> **Dataset entries**
========

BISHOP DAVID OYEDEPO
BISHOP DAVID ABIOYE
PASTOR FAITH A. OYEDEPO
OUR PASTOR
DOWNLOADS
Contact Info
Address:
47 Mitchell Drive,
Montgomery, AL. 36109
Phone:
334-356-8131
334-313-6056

========

> **Task objective**
Reproduce every line of the items above verbatim.

> **Reply**
BISHOP DAVID OYEDEPO
BISHOP DAVID ABIOYE
PASTOR FAITH A. OYEDEPO
OUR PASTOR
DOWNLOADS
Contact Info
Address:
47 Mitchell Drive,
Montgomery, AL. 36109
Phone:
334-356-8131
334-313-6056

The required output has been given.